▶ _Assignment_:
The answer must consist of every line below containing "Story".

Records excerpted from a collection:
---
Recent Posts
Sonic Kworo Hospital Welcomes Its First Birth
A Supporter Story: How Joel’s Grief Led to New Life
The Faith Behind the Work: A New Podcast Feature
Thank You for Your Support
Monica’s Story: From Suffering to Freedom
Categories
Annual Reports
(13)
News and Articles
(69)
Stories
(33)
---
▶ _Answer space_:
A Supporter Story: How Joel’s Grief Led to New Life
Monica’s Story: From Suffering to Freedom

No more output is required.